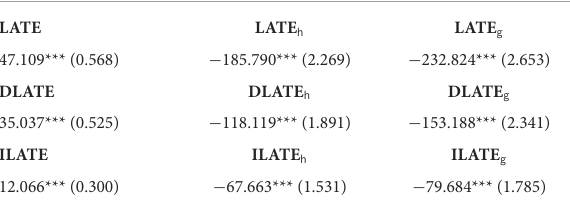
TABLE 7 Productivity, efficiency and welfare estimates on net returns—(lnGHC/ha). Impact on: welfare Technology frontier Inefficiency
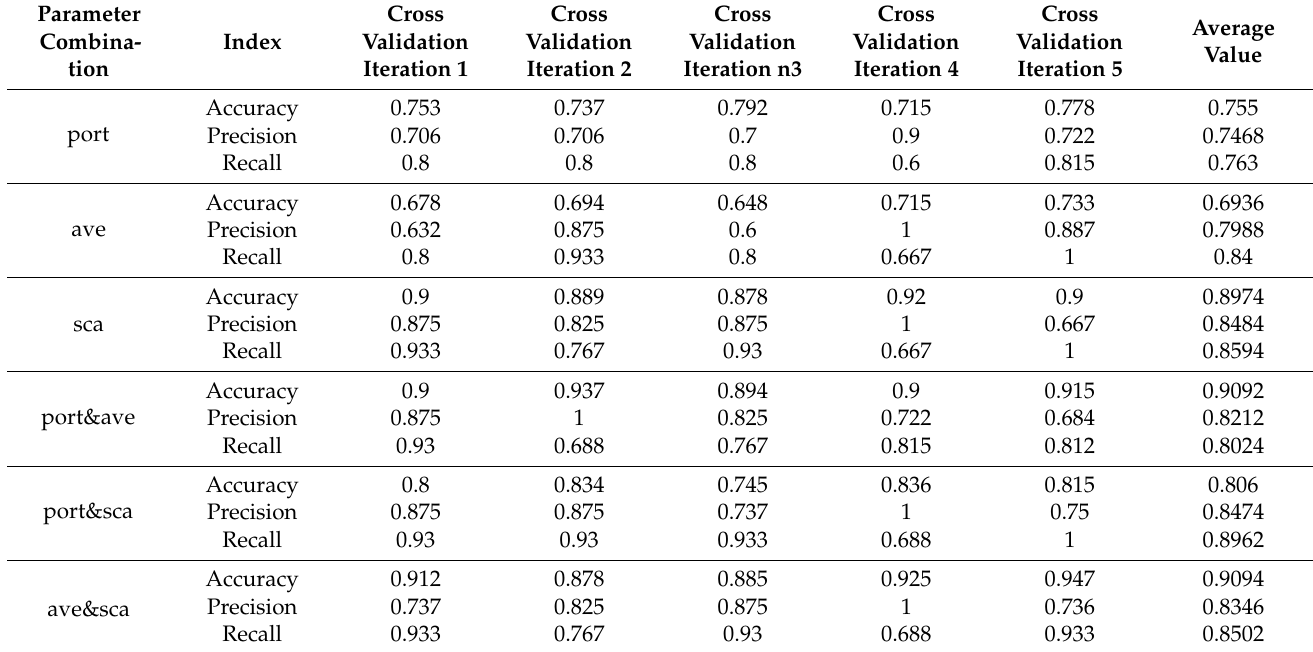
Table 9. Index of the classification of human fall postures with single and combined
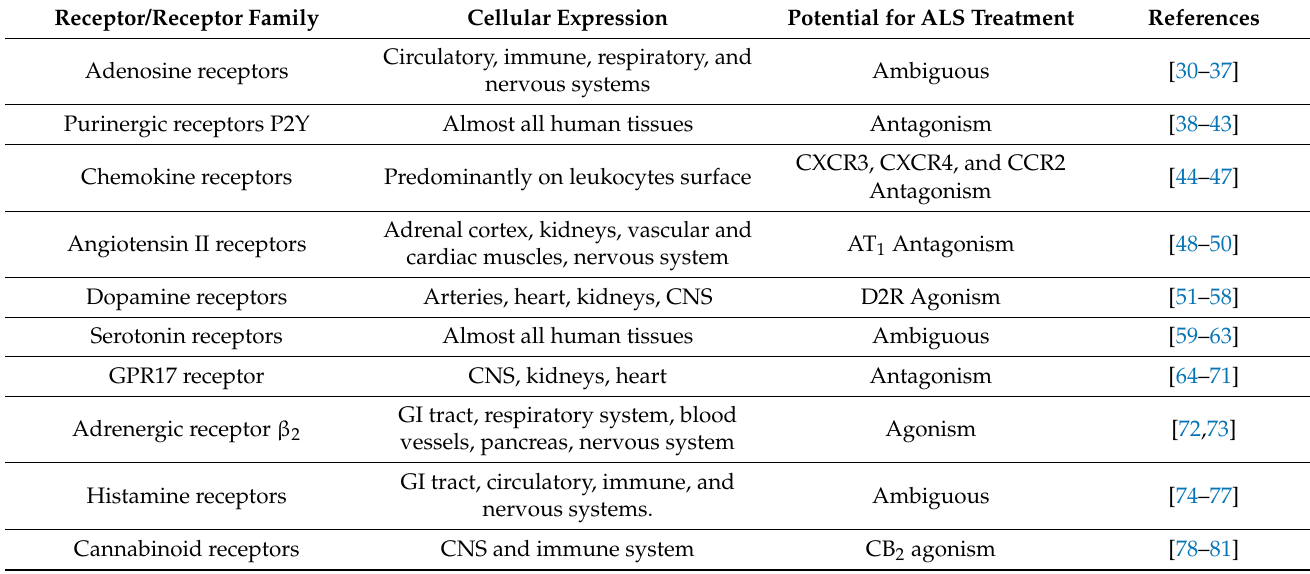
Table 2. Table summarizing the evidence about the therapeutic potential of the GPCRs examined in this article for ALS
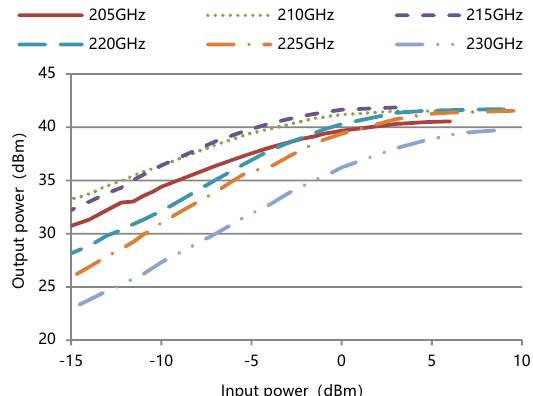
Figure 16. Measured output power against input power for the TWT at different frequencies .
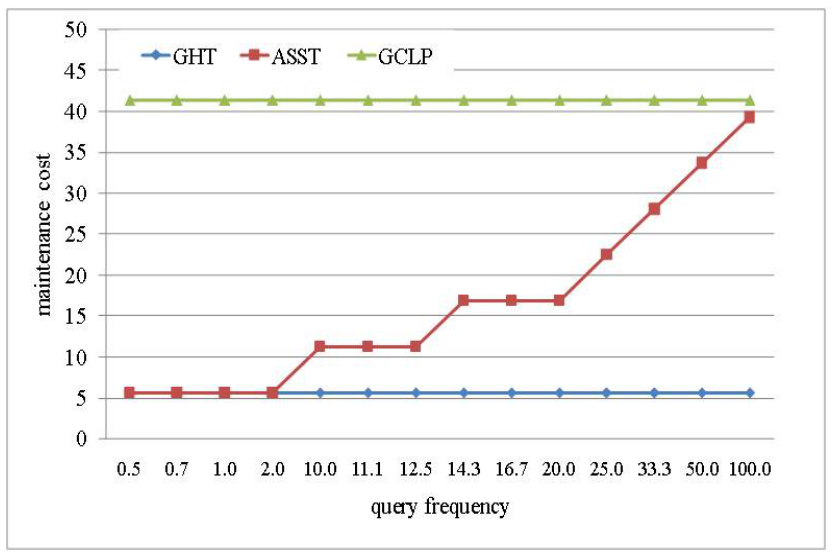
Figure 11. Energy consumption for storage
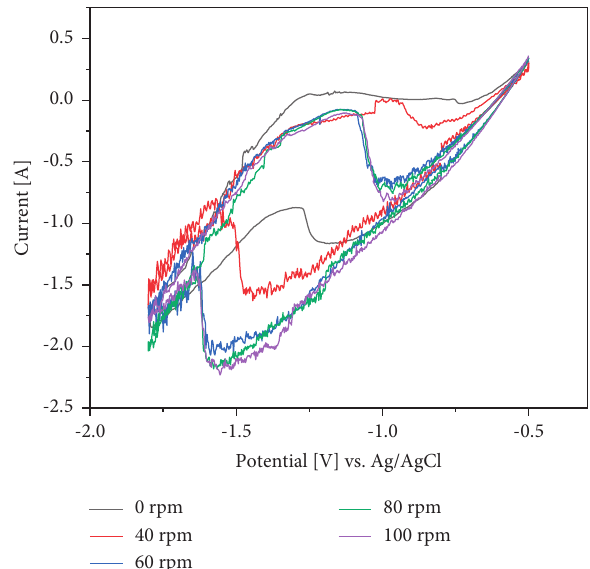
Figure 2: Cyclic voltammograms of the liquid Cd electrode in LiCl- KCl-UCl 3 at 500 ° C with various Cd stirring rates.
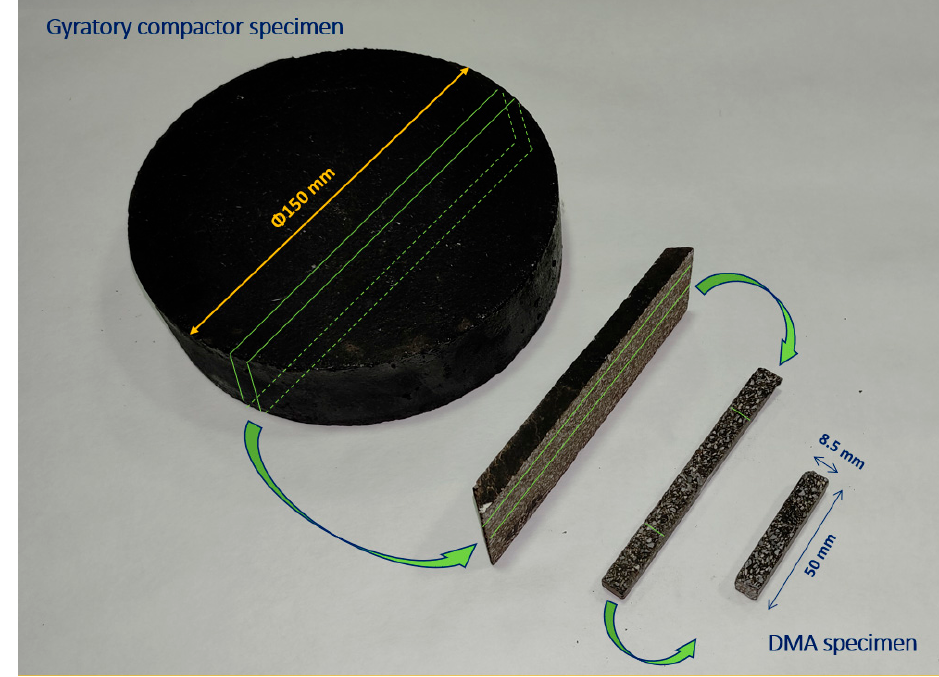
Figure 2. Obtaining process of the mortar samples used in DMA tests. Table 5. Density of the asphalt mortars tested.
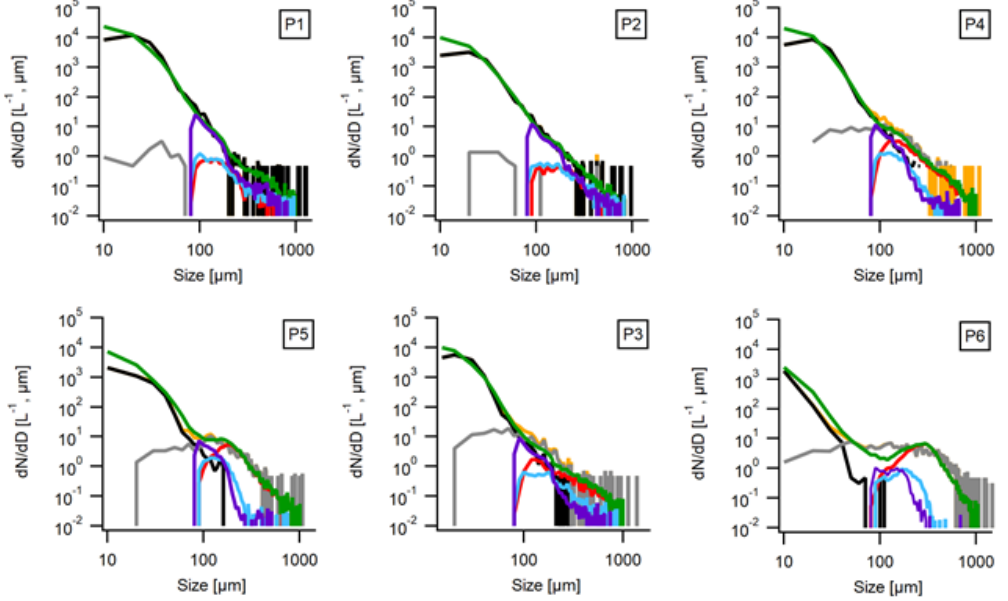
Figure 8. Particle size distributions for the 2DS: all particles (green line), low irregular (purple line), medium irregular (light blue line), and high irregular (red line) according to the characterised categories, and HALOHolo spherical (black line) and irregular particles (grey line)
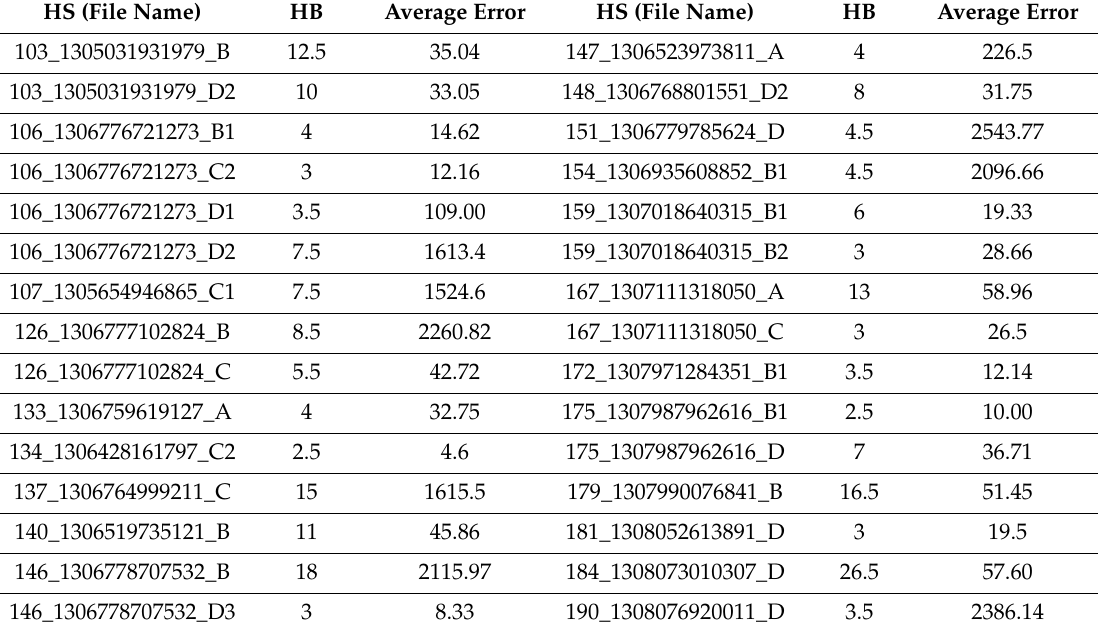
Table 5. Results of segmentation for dataset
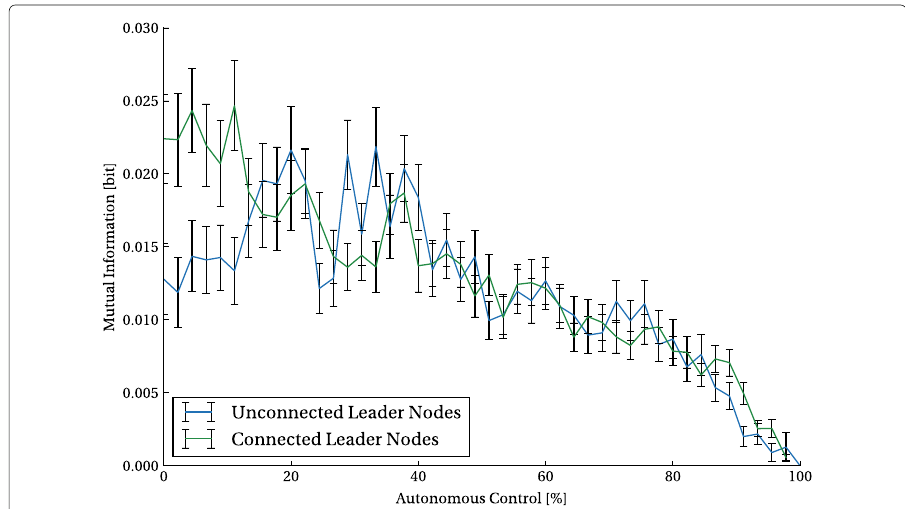
Fig. 4 Mutual information from leader to ring nodes based on solution regimes as a function of the degree of autonomous control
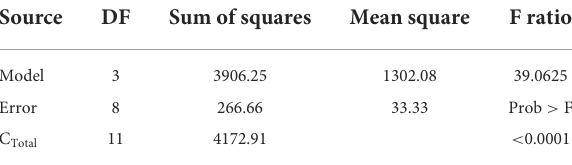
TABLE 6 Variance analysis of experimental design results.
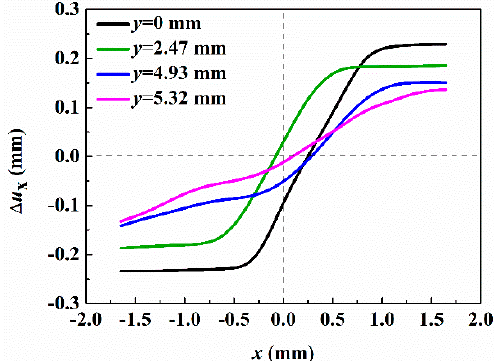
Figure 4. Dry sample: peak and incremental horizontal displacement profiles.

■ ■ ■ ■ ■

Task requirements: Quote the entries in full. Any image among them is to be omitted from the copy.

Answer for this exercise:
TABLE 7 Productivity, efficiency and welfare estimates on net returns—(lnGHC/ha). Impact on: welfare Technology frontier Inefficiency
Table 9. Index of the classification of human fall postures with single and combined
Table 2. Table summarizing the evidence about the therapeutic potential of the GPCRs examined in this article for ALS
Figure 16. Measured output power against input power for the TWT at different frequencies .
Figure 11. Energy consumption for storage
Figure 2: Cyclic voltammograms of the liquid Cd electrode in LiCl- KCl-UCl 3 at 500 ° C with various Cd stirring rates.
Figure 2. Obtaining process of the mortar samples used in DMA tests. Table 5. Density of the asphalt mortars tested.
Figure 8. Particle size distributions for the 2DS: all particles (green line), low irregular (purple line), medium irregular (light blue line), and high irregular (red line) according to the characterised categories, and HALOHolo spherical (black line) and irregular particles (grey line)
Table 5. Results of segmentation for dataset
Fig. 4 Mutual information from leader to ring nodes based on solution regimes as a function of the degree of autonomous control
TABLE 6 Variance analysis of experimental design results.
Figure 4. Dry sample: peak and incremental horizontal displacement profiles.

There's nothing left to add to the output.